Raymond DePaulo Jr., the Henry Phipps Professor of Psychiatry and current director of the department, says that Meyer wanted "a comprehensive psychiatry."

"He took an extensive and systematic history, and it had many elements," DePaulo says. "This holistic approach to psychiatry earned Meyer some criticism for being "profoundly vague," he notes, but Meyer felt strongly that when it came to psychiatric models for diagnosis and treatment, one size didn't fit all.

That comprehensive and systematic approach—one that endures today—allowed the department to resist falling prey to varying popular movements in psychiatry. Because it's a discipline with a strong emphasis on therapy, there's a risk of being vulnerable to these movements, McHugh says, such as diagnosing multiple personalities.

"We were very worried, and have been forever worried, that the tendency for a disciplined focus on therapy would get into fads," McHugh says. What set the Phipps Clinic apart, he says, is "across its history, we have been anti-fad."

Meyer's pragmatic point of view laid a foundation picked up by his successors, including behavioral psychologist Curt Richter and Ivan Pavlov-trained W. Horsley Gantt. John Whitehorn, Meyer's successor as director of the department, from 1941 to 1960, also continued that pragmatic thread with his elevation of social work as a therapeutic intervention, and through scientific work done under his leadership by Jerome Frank to identify the mechanisms that make psychotherapy work, explains Dean MacKinnon, an associate professor of psychiatry, who compiled and authored articles for the department's anniversary website.

In the early 1980s, the Johns Hopkins approach was further defined by four perspectives outlined in The Perspectives of Psychiatry by McHugh and Phillip Slavney. These four perspectives—disease, dimension, behavior, and life story—became a model of pragmatism for practicing psychiatry and the comprehensive approach that allows all Johns Hopkins clinicians to speak the same language, MacKinnon says.

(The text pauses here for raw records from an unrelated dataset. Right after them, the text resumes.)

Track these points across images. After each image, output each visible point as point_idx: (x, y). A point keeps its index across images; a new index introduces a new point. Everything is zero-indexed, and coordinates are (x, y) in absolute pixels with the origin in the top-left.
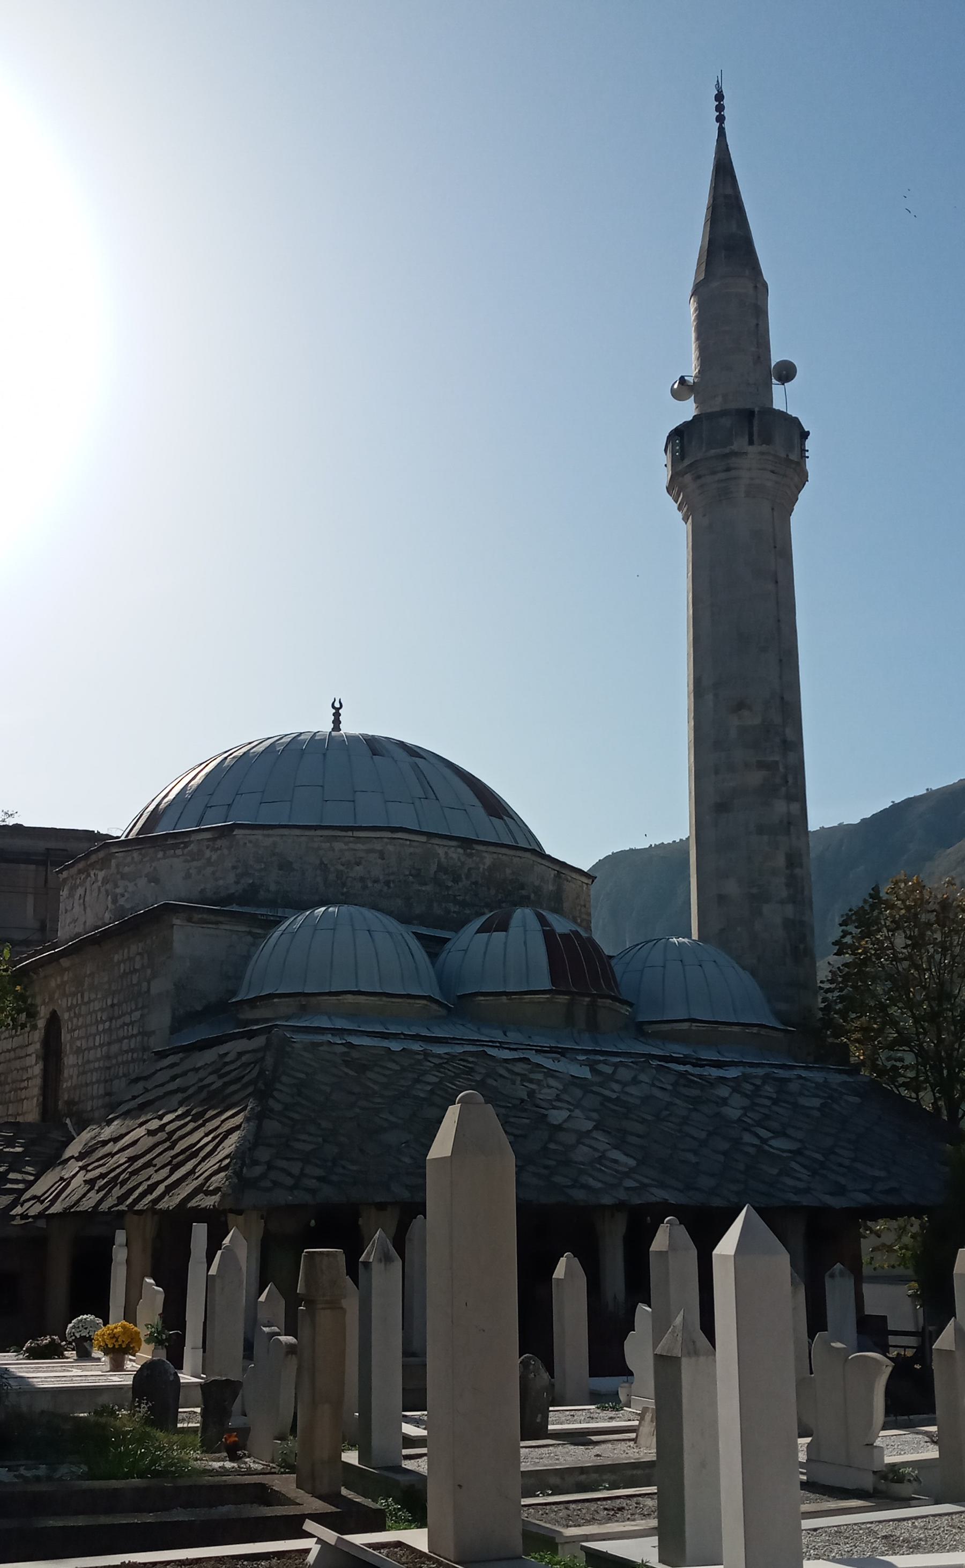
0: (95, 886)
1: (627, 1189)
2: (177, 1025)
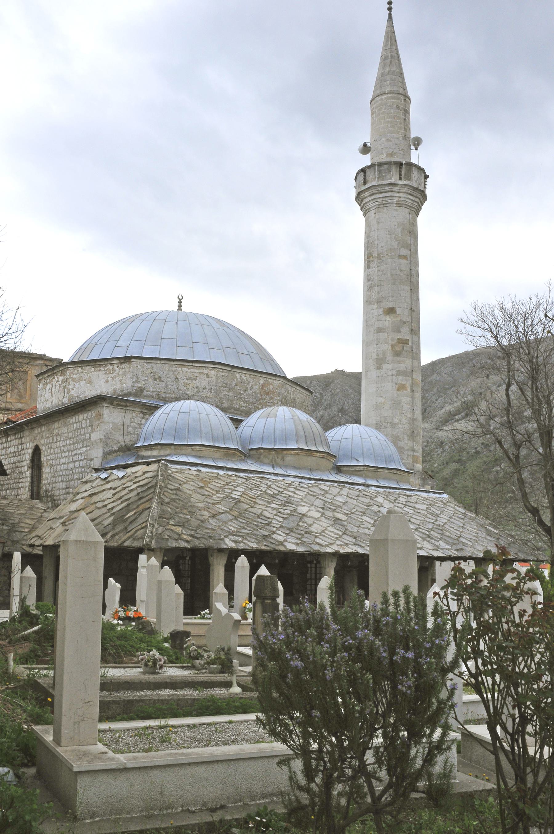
0: (58, 384)
1: (338, 545)
2: (106, 455)
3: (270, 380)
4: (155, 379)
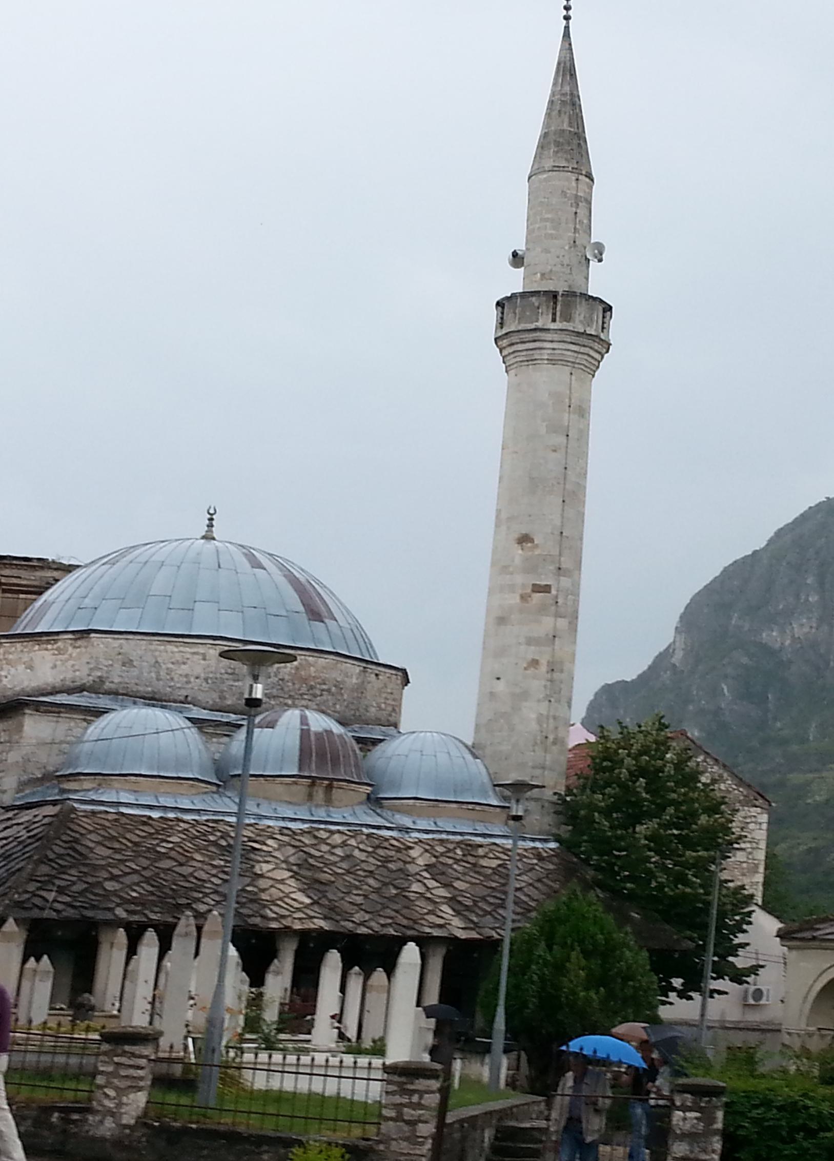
2: (22, 786)
3: (311, 658)
4: (124, 665)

Similarly, this comprehensive view of the whole patient has translated into a dedication to patient care, another enduring priority of the Phipps Clinic.

"In today's specialty-driven world of medicine, it might be seen as an anachronism," says DePaulo. "But our faculty, like Meyer, are committed to patient care as a strong and guiding mission imperative, including patients from near and far who have the most difficult-to-treat conditions." The clinic started with 88 beds—an unusually large number for an academic program, DePaulo says—and still has that number.

Today, clinicians at the Johns Hopkins department divide their time between research and patient care, both in a teaching setting. "Our students see patient care taking place in an academic setting, where successes, mistakes, and tricks of the trade are all on display," DePaulo notes. "It all comes together in one place, and that is on the ward where we are seeing the patients, we are doing research, and we are teaching medical students and residents and fellows. That's a commitment as much to students as to patients, to guide the next generation."

It's this next generation of leaders who will carry on the legacy of Meyer and the priorities set when the Phipps Clinic opened.

"The key is to pass it on, and the test is in passing it on. Do those people flourish themselves as great contributors to the discipline of the patient we are caring for?" McHugh says. "We are still producing the go-to psychiatrists."

But maintaining integrity can be difficult when the department also must just survive, MacKinnon notes. Other notable academic departments have struggled because of the changing financial landscape in medicine and academia. MacKinnon credits DePaulo with helping manage that shift, honoring the legacy and foundation on which the department was built while keeping a keen focus on the future.

For his part, DePaulo says he strives to set a tone for the department that values the mission of patient care. He recalls wondering, when he was younger and less experienced, what made the Phipps faculty so stable. "It's because we really feel like we are on a mission," he says. "The students sense that, and our residents sense that. We don't belong to any school [of thought]; it is the patient who is real."